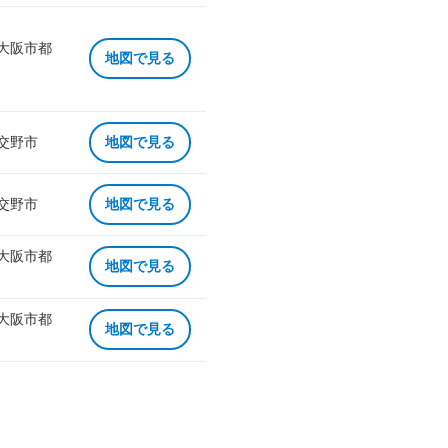
 大阪市都
地図で見る
 交野市
地図で見る
 交野市
地図で見る
 大阪市都
地図で見る
 大阪市都
地図で見る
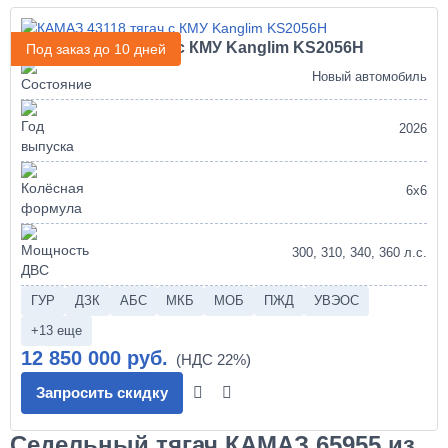
КАМАЗ 43118 тягач с КМУ Kanglim KS2056H
Под заказ до 10 дней
Новый автомобиль
2026
6х6
300, 310, 340, 360 л.с.
ГУР
ДЗК
АБС
МКБ
МОБ
ПЖД
УВЭОС
+13 еще
12 850 000 руб.
Запросить скидку
Седельный тягач КАМАЗ 65955 из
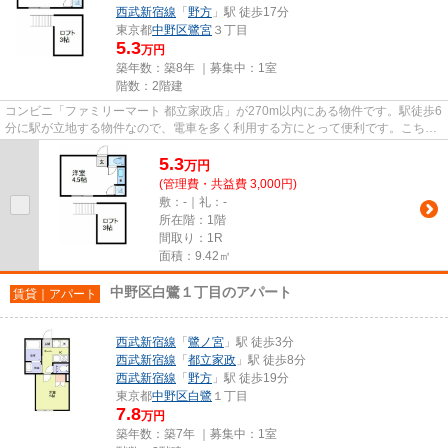
西武新宿線
「
野方
」駅 徒歩17分
東京都
中野区
鷺宮
３丁目
5.3
万円
築年数：築8年 ｜募集中：
1室
階数：2階建
コンビニ「ファミリーマート 都立家政店」が270m以内にある物件です。駅徒歩6
分に駅が立地する物件なので、電車を多く利用する方にとって便利です。こちら
の物件はアパートです。2駅利...
5.3
万
円
(管理費・共益費 3,000円)
敷：-｜礼：-
所在階：1階
間取り：1R
面積：9.42㎡
中野区白鷺１丁目のアパート
賃貸｜アパート
西武新宿線
「
鷺ノ宮
」駅 徒歩3分
西武新宿線
「
都立家政
」駅 徒歩8分
西武新宿線
「
野方
」駅 徒歩19分
東京都
中野区
白鷺
１丁目
7.8
万円
築年数：築7年 ｜募集中：
1室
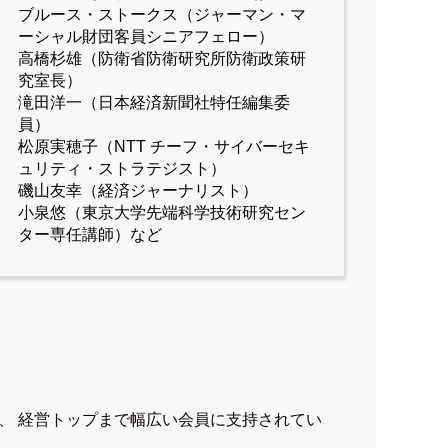
ブルース・ストークス（ジャーマン・マ
ーシャル財団客員シニアフェロー）
高橋杉雄（防衛省防衛研究所防衛政策研
究室長）
滝田洋一（日本経済新聞社特任編集委
員）
松原実穂子（NTT チーフ・サイバーセキ
ュリティ・ストラテジスト）
磯山友幸（経済ジャーナリスト）
小泉悠（東京大学先端科学技術研究セン
ター専任講師）など
、 経営トップまで幅広い会員に支持されてい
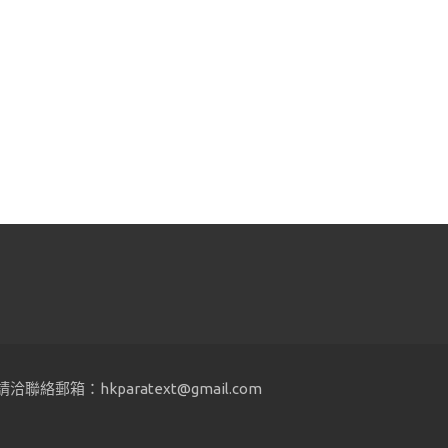
hkparatext@gmail.com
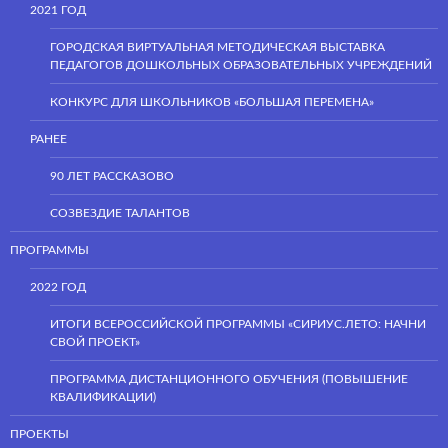
2021 ГОД
ГОРОДСКАЯ ВИРТУАЛЬНАЯ МЕТОДИЧЕСКАЯ ВЫСТАВКА
ПЕДАГОГОВ ДОШКОЛЬНЫХ ОБРАЗОВАТЕЛЬНЫХ УЧРЕЖДЕНИЙ
КОНКУРС ДЛЯ ШКОЛЬНИКОВ «БОЛЬШАЯ ПЕРЕМЕНА»
РАНЕЕ
90 ЛЕТ РАССКАЗОВО
СОЗВЕЗДИЕ ТАЛАНТОВ
ПРОГРАММЫ
2022 ГОД
ИТОГИ ВСЕРОССИЙСКОЙ ПРОГРАММЫ «СИРИУС.ЛЕТО: НАЧНИ
СВОЙ ПРОЕКТ»
ПРОГРАММА ДИСТАНЦИОННОГО ОБУЧЕНИЯ (ПОВЫШЕНИЕ
КВАЛИФИКАЦИИ)
ПРОЕКТЫ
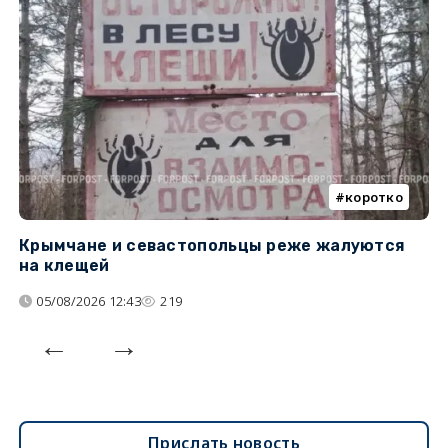
коротко
Крымчане и севастопольцы реже жалуются
В
на клещей
ц
05/08/2026 12:43
219
Прислать новость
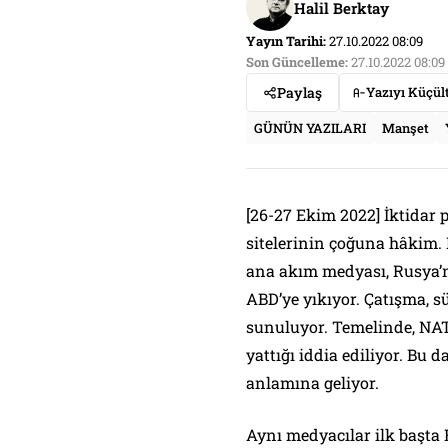
Halil Berktay
Yayın Tarihi:
27.10.2022 08:09
Son Güncelleme:
27.10.2022 08:09
Paylaş
Yazıyı Küçül
GÜNÜN YAZILARI
Manşet
[26-27 Ekim 2022] İktidar p
sitelerinin çoğuna hâkim. B
ana akım medyası, Rusya’n
ABD’ye yıkıyor. Çatışma, s
sunuluyor. Temelinde, NAT
yattığı iddia ediliyor. Bu 
anlamına geliyor.
Aynı medyacılar ilk başta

- INSTRUCTIONS TO FOLLOW: Reproduce the lines from the start through the line with "hkparatext@gmail.com", switching every "西武新宿線" to "西武池袋線" and leaving all else unchanged. Omit the pictures.

- SOLUTION TO THIS TASK:
 大阪市都
地図で見る
 交野市
地図で見る
 交野市
地図で見る
 大阪市都
地図で見る
 大阪市都
地図で見る
КАМАЗ 43118 тягач с КМУ Kanglim KS2056H
Под заказ до 10 дней
Новый автомобиль
2026
6х6
300, 310, 340, 360 л.с.
ГУР
ДЗК
АБС
МКБ
МОБ
ПЖД
УВЭОС
+13 еще
12 850 000 руб.
Запросить скидку
Седельный тягач КАМАЗ 65955 из
西武池袋線
「
野方
」駅 徒歩17分
東京都
中野区
鷺宮
３丁目
5.3
万円
築年数：築8年 ｜募集中：
1室
階数：2階建
コンビニ「ファミリーマート 都立家政店」が270m以内にある物件です。駅徒歩6
分に駅が立地する物件なので、電車を多く利用する方にとって便利です。こちら
の物件はアパートです。2駅利...
5.3
万
円
(管理費・共益費 3,000円)
敷：-｜礼：-
所在階：1階
間取り：1R
面積：9.42㎡
中野区白鷺１丁目のアパート
賃貸｜アパート
西武池袋線
「
鷺ノ宮
」駅 徒歩3分
西武池袋線
「
都立家政
」駅 徒歩8分
西武池袋線
「
野方
」駅 徒歩19分
東京都
中野区
白鷺
１丁目
7.8
万円
築年数：築7年 ｜募集中：
1室
ブルース・ストークス（ジャーマン・マ
ーシャル財団客員シニアフェロー）
高橋杉雄（防衛省防衛研究所防衛政策研
究室長）
滝田洋一（日本経済新聞社特任編集委
員）
松原実穂子（NTT チーフ・サイバーセキ
ュリティ・ストラテジスト）
磯山友幸（経済ジャーナリスト）
小泉悠（東京大学先端科学技術研究セン
ター専任講師）など
、 経営トップまで幅広い会員に支持されてい
hkparatext@gmail.com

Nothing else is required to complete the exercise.